Department of Otolaryngology-Head and Neck Surgery, Naval Medical Center, Portsmouth, VA, USA.
Otolaryngol Head Neck Surg. 2010 Jun;142(6):886-92. doi: 10.1016/j.otohns.2010.02.019.
To compare the rates of major complications (postoperative hemorrhage requiring return to the operating room or cauterization in the emergency department and dehydration requiring intravenous fluids or readmission) in a large cohort of children undergoing adenotonsillectomy by three different techniques.
Case series with chart review, case-controlled study.
Regional children's hospital.
Subjects comprised patients aged 1 to 18 years undergoing adenoidectomy, tonsillectomy, or adenotonsillectomy by microdebrider, coblator, or Bovie over a 36-month period. Major complications identified were compared to two case-matched controls to try to identify patients at risk for major postoperative complications.
The overall complication rate was 80 of 4776 (1.7 +/- 0.4% [percent +/- 95% confidence interval]).
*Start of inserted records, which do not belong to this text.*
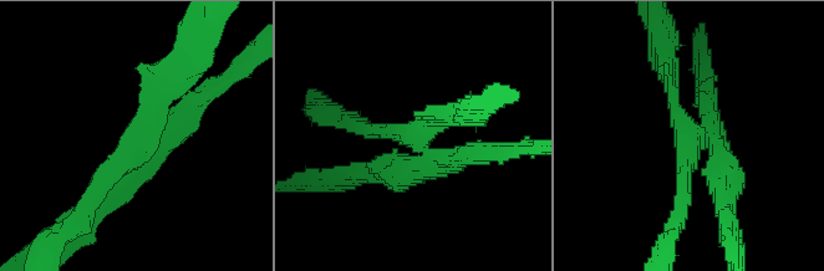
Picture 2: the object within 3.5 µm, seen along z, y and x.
4 arms; arms of 200, 200, 250, 400 nm; need the tissue
look(em, xy, step 1, tint, picture 2, (417, 141))

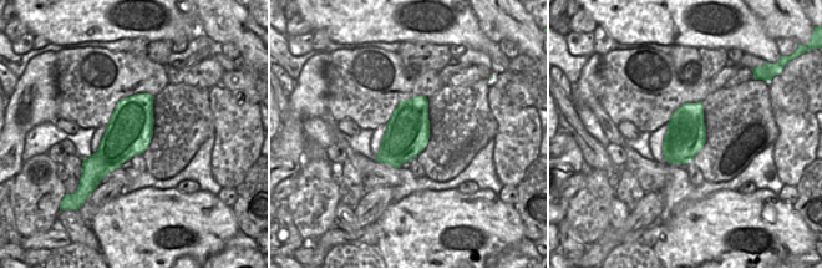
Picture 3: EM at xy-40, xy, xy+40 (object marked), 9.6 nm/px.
pass()
runs along (396, 173), (430, 153), (365, 128) in picture 2; one cell here

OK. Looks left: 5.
arms part here
look(3d, 8 µm, picture 1, (1097, 273))

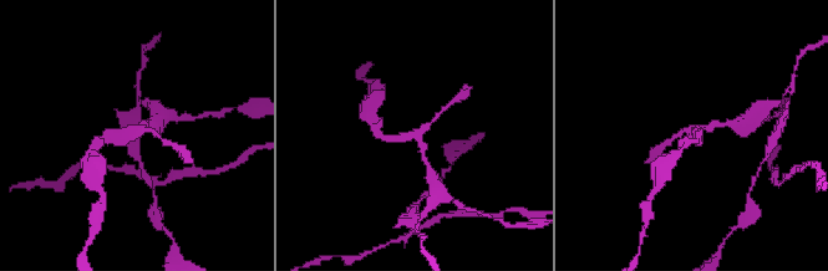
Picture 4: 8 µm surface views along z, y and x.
look(em, planes, tint, picture 4, (138, 131))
Of the 3362 patients who received either an adenotonsillectomy or tonsillectomy alone, 80 had a complication (2.3 +/- 0.5%). Major complication rates differed among tonsil removal techniques: 34 of 1235 (2.8 +/- 0.9%) coblation; 40 of 1289 (3.1 +/- 0.9%) electrocautery; six of 824 (0.7 +/- 0.7%) microdebrider (P < 0.001). Postoperative hemorrhage occurred in older children (8.5 vs 5.5 years; P < 0.001), while age did not influence postsurgical dehydration (5.33 vs 5.49 years). The case-control portion of the study did not find any reliable way to identify patients at risk for complications during adenotonsillectomy. Identity of the surgeon was not a confounding independent variable, nor was participation by resident surgeons.
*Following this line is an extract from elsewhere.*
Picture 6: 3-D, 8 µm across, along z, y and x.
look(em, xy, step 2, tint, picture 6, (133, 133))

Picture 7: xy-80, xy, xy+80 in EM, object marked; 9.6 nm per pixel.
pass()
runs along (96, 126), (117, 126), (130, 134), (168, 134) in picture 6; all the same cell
In this "real life" teaching hospital surgical setting in which three different techniques of tonsillectomy are routinely performed by a variety of resident and attending surgeons, microdebrider intracapsular tonsillectomy is associated with lower rates of post-tonsillectomy hemorrhage and dehydration when compared to coblation and electrocautery complete tonsillectomy technique.
比较三种不同技术行腺样体切除术的儿童中主要并发症(需返回手术室或在急诊科烧灼止血的术后出血以及需静脉补液或再入院的脱水)的发生率。
病例系列研究,病例对照研究。
区域性儿童医院。
受试者为年龄 1 至 18 岁行腺样体切除术、扁桃体切除术或腺样体扁桃体切除术的患者,手术采用微动力刀、等离子刀或 Bovie 完成。对比三种手术方式下识别出的主要并发症,以试图确定有发生术后重大并发症风险的患者。
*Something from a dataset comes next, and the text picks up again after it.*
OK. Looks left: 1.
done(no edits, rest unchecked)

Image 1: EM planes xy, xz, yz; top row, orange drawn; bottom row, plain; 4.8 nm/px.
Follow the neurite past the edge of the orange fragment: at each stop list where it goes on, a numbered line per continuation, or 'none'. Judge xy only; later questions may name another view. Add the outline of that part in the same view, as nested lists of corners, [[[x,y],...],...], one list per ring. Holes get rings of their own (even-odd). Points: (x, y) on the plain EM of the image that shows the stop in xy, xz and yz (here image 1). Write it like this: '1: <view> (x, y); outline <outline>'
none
4776 例患者中,总体并发症发生率为 80 例(1.7 +/- 0.4% [百分比 +/- 95%置信区间])。在 3362 例接受腺样体扁桃体切除术或单纯扁桃体切除术的患者中,80 例出现并发症(2.3 +/- 0.5%)。不同的扁桃体切除术技术之间,主要并发症发生率有所不同:1235 例患者中 34 例(2.8 +/- 0.9%)采用等离子刀,1289 例患者中 40 例(3.1 +/- 0.9%)采用电凝术,824 例患者中 6 例(0.7 +/- 0.7%)采用微动力刀(P < 0.001)。术后出血发生于年龄较大的儿童(8.5 岁 vs 5.5 岁;P < 0.001),而年龄对术后脱水没有影响(5.33 岁 vs 5.49 岁)。病例对照研究部分并未发现任何可靠的方法来识别腺样体切除术患者的并发症风险。外科医生的身份不是混杂的独立变量,住院医师外科医生的参与也不是。
在这一常规施行三种不同扁桃体切除术技术的“现实生活”教学医院手术环境中,由各种住院医师和主治医生完成手术,与等离子刀和电凝术相比,微动力刀行扁桃体切除术可降低扁桃体切除术后出血和脱水的发生率。